第2章 她不会再委曲求全 (第3/3页)
她捂着全是血的下巴,愤愤离去。
锦玉香玉面面相觑。
她们和周翠香一样,以为向来温顺乖巧的李澄霞会忍着高热去迎接贵客。
毕竟,她们娘子对四爷和平安小郎君向来言听计从,不敢忤逆。
今日是怎么了?
香玉上前扶着李澄霞往屋中走,低声问:“娘子,你可是生四爷的气?”
李澄霞摇头,“没有。我只是觉得有些累了。
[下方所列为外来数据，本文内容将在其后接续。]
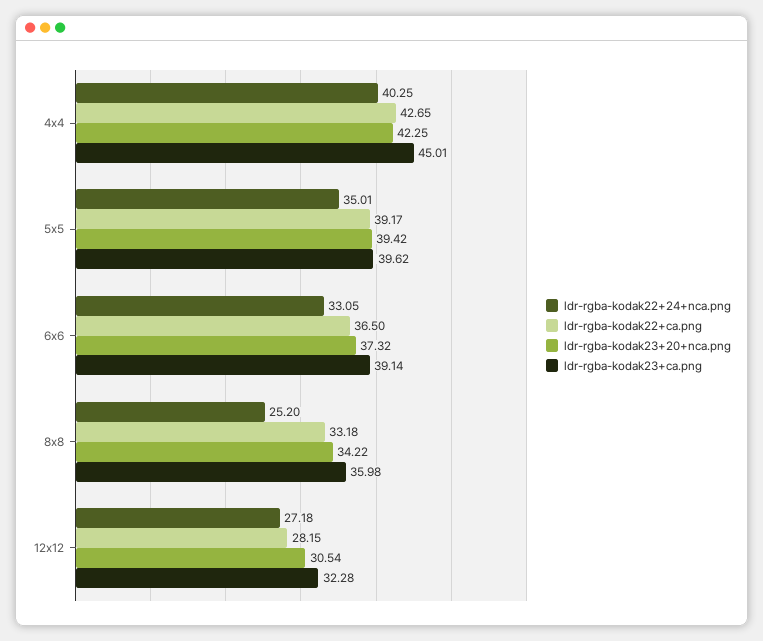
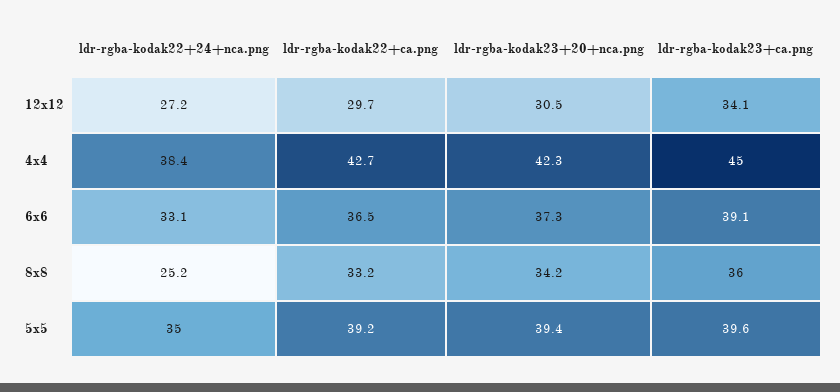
ldr-rgba-kodak22+24+nca.png, 4x4: 40.25 -> 38.4
ldr-rgba-kodak22+ca.png, 12x12: 28.15 -> 29.7
ldr-rgba-kodak23+ca.png, 12x12: 32.28 -> 34.1

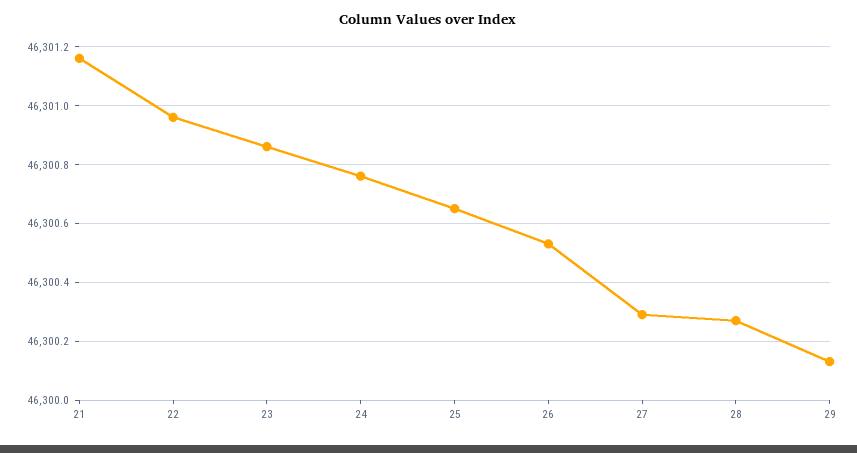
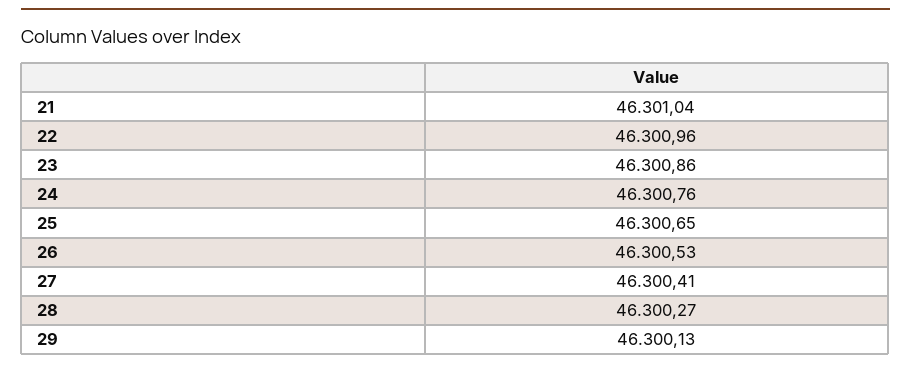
21: 46301.15 -> 46301.04
27: 46300.3 -> 46300.41

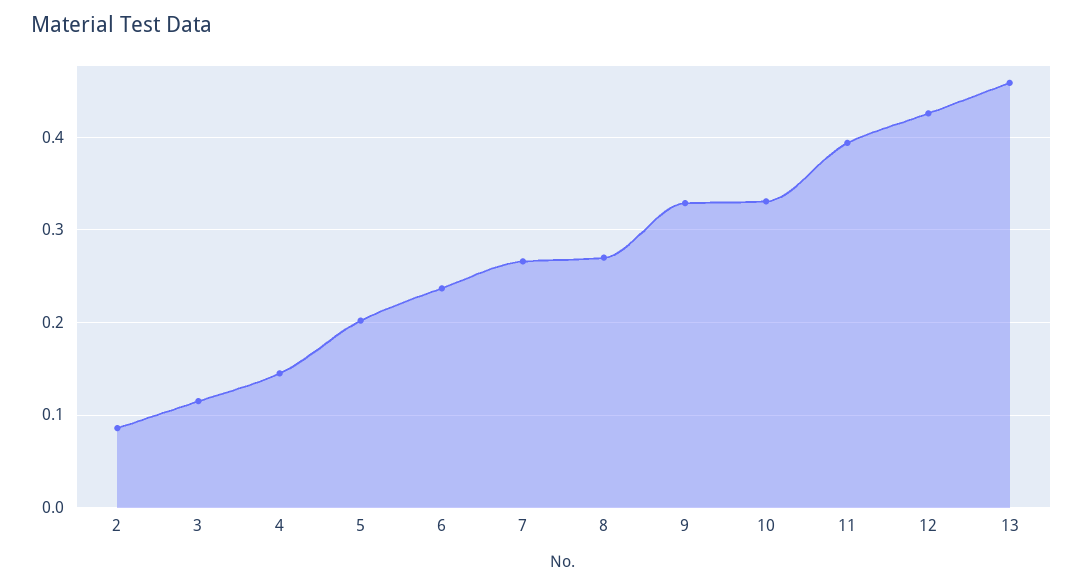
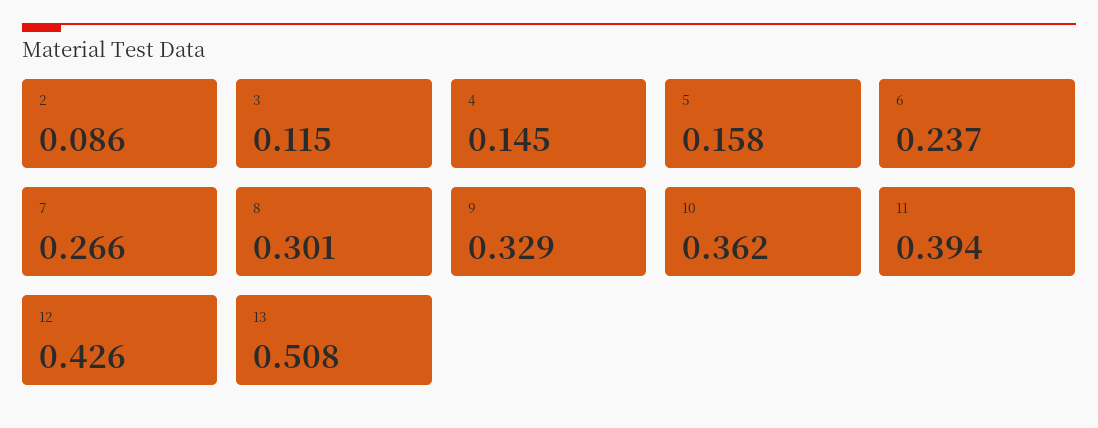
5: 0.2 -> 0.158
8: 0.27 -> 0.301
10: 0.33 -> 0.362
13: 0.46 -> 0.508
”
封润泽不值得她生气。
往后,她不会再对封润泽和周氏言听计从,委曲求全了。
她满心期待封润泽一家能接纳她,视她为家人,可她的一腔真诚,换来的始终是冷淡,是冷漠,是轻视。
香玉有些看不懂李澄霞,只觉得她今日将小郎君从池子里捞了起来,却被四爷不分青红皂白责备,似乎变得有些不一样了。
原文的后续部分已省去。